Glückliches Ende einer Vermisstensuche

Foto: Markus Roider

WEIDLWANG / PEGNITZ. An der Landkreisgrenze bei Weidlwang lief den ganzen Vormittag über ein Einsatz von Polizei, Feuerwehr, Bergwacht und Rettungsdienst. Die Einsatzkräfte suchten nach zwei mutmaßlich vermissten Personen. Mit Hunden wurde die Umgebung abgesucht. 




„Mit dem Kleinstransporter könnten Mutter und Sohn unterwegs sein“, sagte die Polizei vor Ort. Beide stammen aus dem Raum Pirna in der sächsischen Schweiz. Das Auto steht seit Mittwoch am Ortsausgang von Weidlwang. Anwohner machten sich Sorgen und alarmierten gegen 8.30 Uhr die Einsatzkräfte. Zunächst versuchte die Polizei den Fahrzeughalter ausfindig zu machen, konnte aber niemanden erreichen.

Foto: red




Auch eine Handyortung brachte zunächst keine Erkenntnisse zum Aufenthalt der Fahrzeuginsassen. „Wir wussten nur, dass das Handy im Bereich Weidlwang zuletzt aktiv war“, sagte ein Polizeisprecher. Erreichbar war niemand, auf dem Mobiltelefon war eine Rufumleitung aktiv. Wegen der angenommenen Notlage, wurde das Auto vom ADAC geöffnet und ein spezieller Mantrailing-Hund der Polizei auf die Fährte angesetzt. Dieser schlug auch sofort an und führte das Rettungsteam bis nach Hainbronn, wo sie die Spur dann aber verlor.

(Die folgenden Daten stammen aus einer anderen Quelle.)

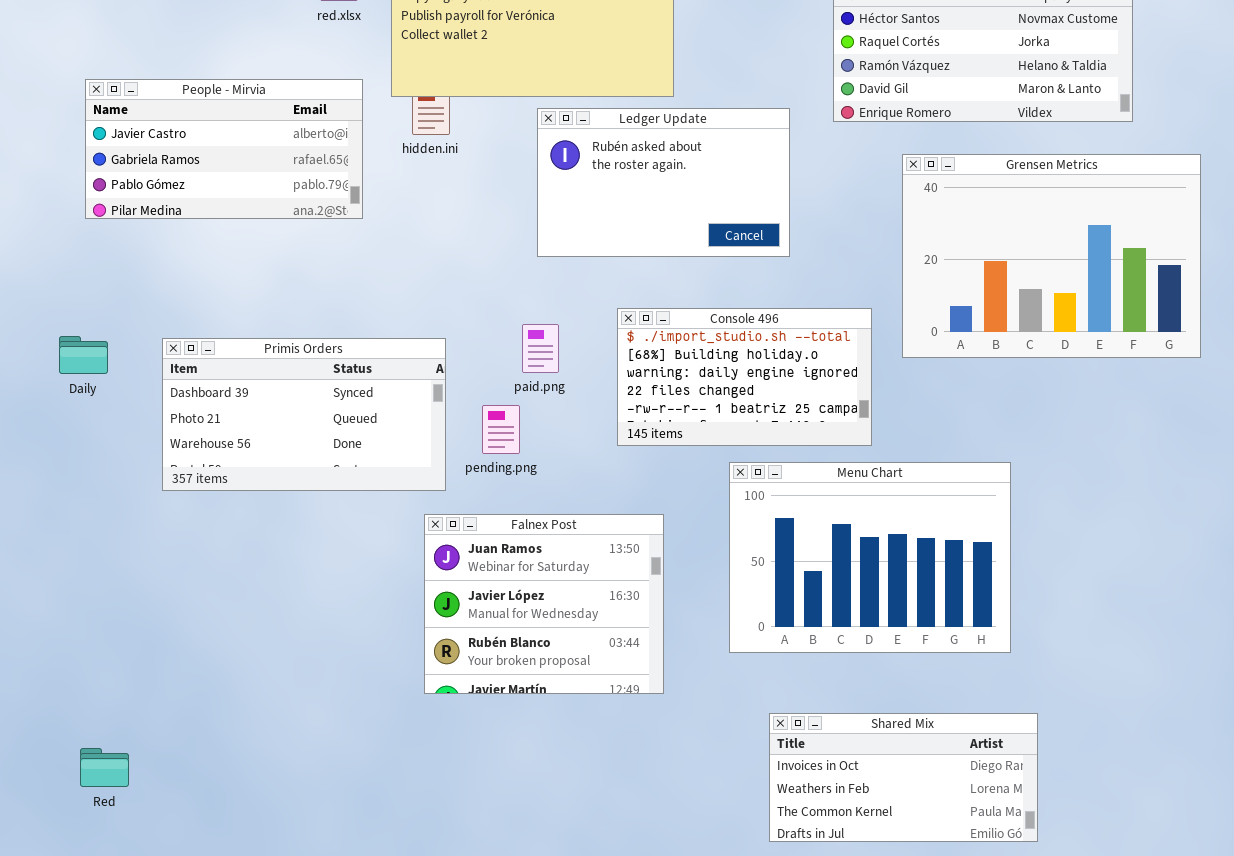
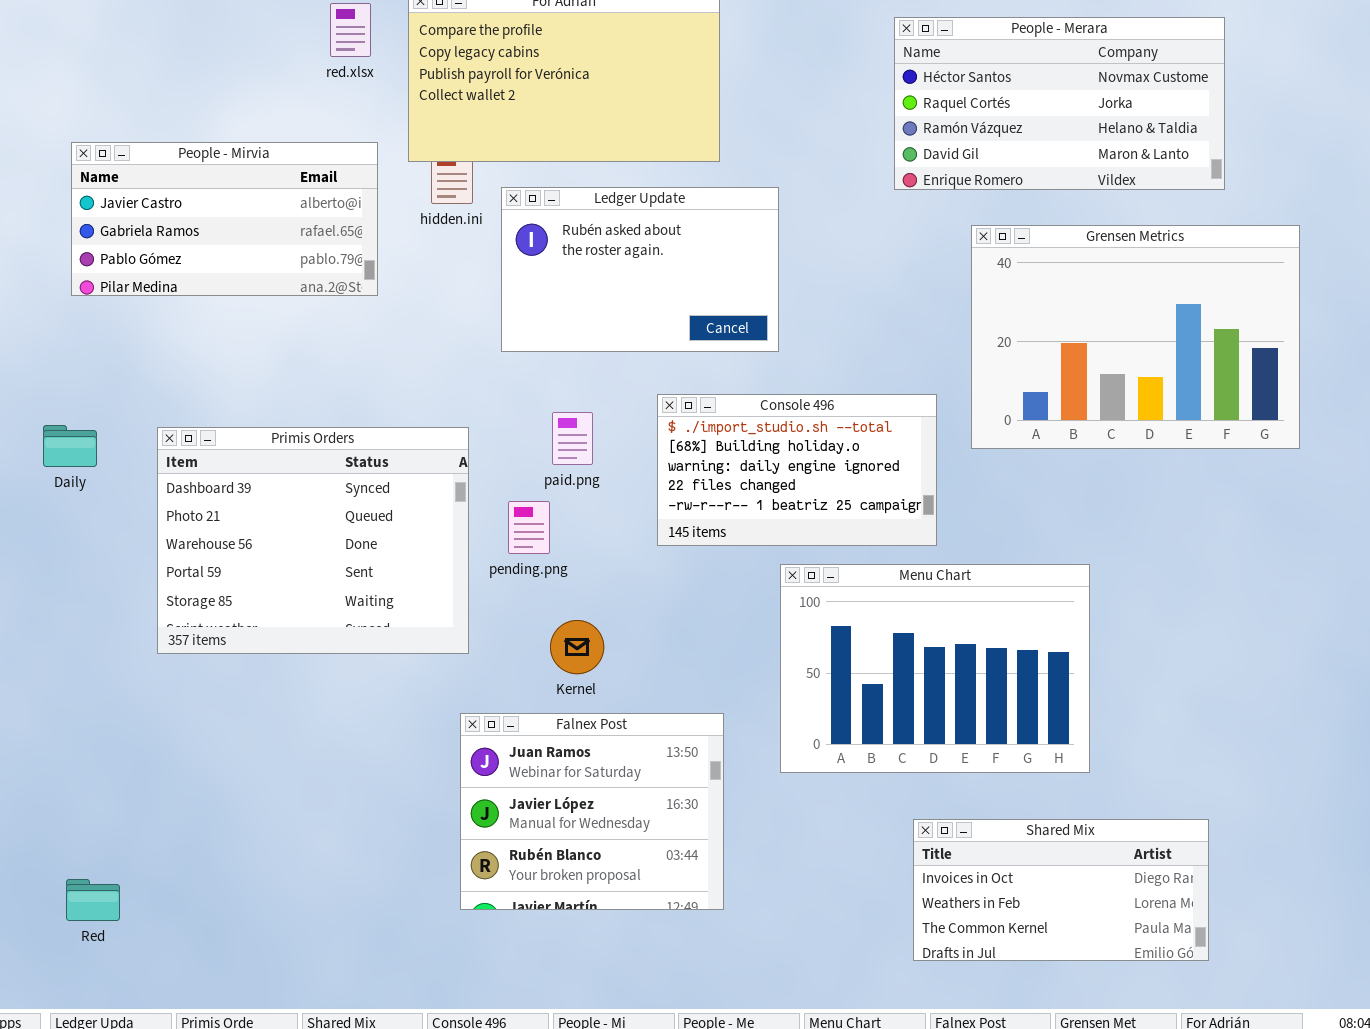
Ledger Update: [537,108,790,257] -> [501,187,779,352], moved
Primis Orders: [162,338,446,491] -> [157,427,469,654], resized
Falnex Post: [424,514,664,694] -> [460,713,724,910], moved
Shared Mix: [769,713,1038,842] -> [913,819,1209,961], moved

Lagebesprechung am Ortsrand. Foto: Markus Roider

Während die Einsatzkräfte das Suchgebiet bereits in Sektoren einteilten und über den Einsatz von Hubschrauber und Suchmannschaften nachdachten, kam die gesuchte 55-Jährige gegen 14 Uhr aus dem Ort heraus zu ihrem Fahrzeug. Sie zeigte sich von dem Einsatz überrascht, hatte ihn wohl schon am Vormittag beobachtet. „Ich war bei Bekannten zu Besuch“, sagte sie gegenüber Reporter24. Sie habe die Nächte in einem Zelt verbracht, das Fahrzeug aus Platzgründen am Ortsrand abgestellt.




„Bei uns in der Stadt hätte kein Hahn danach gekräht“, sagte die 55-Jährige aus Pirna. Sie wollte nicht, dass sie so einen Einsatz auslöste, zeigte aber Verständnis für die Maßnahmen. Ihr Auto wurde übrigens kaum beschädigt. Am Ende waren alle Beteiligten glücklich, dass nichts passiert ist.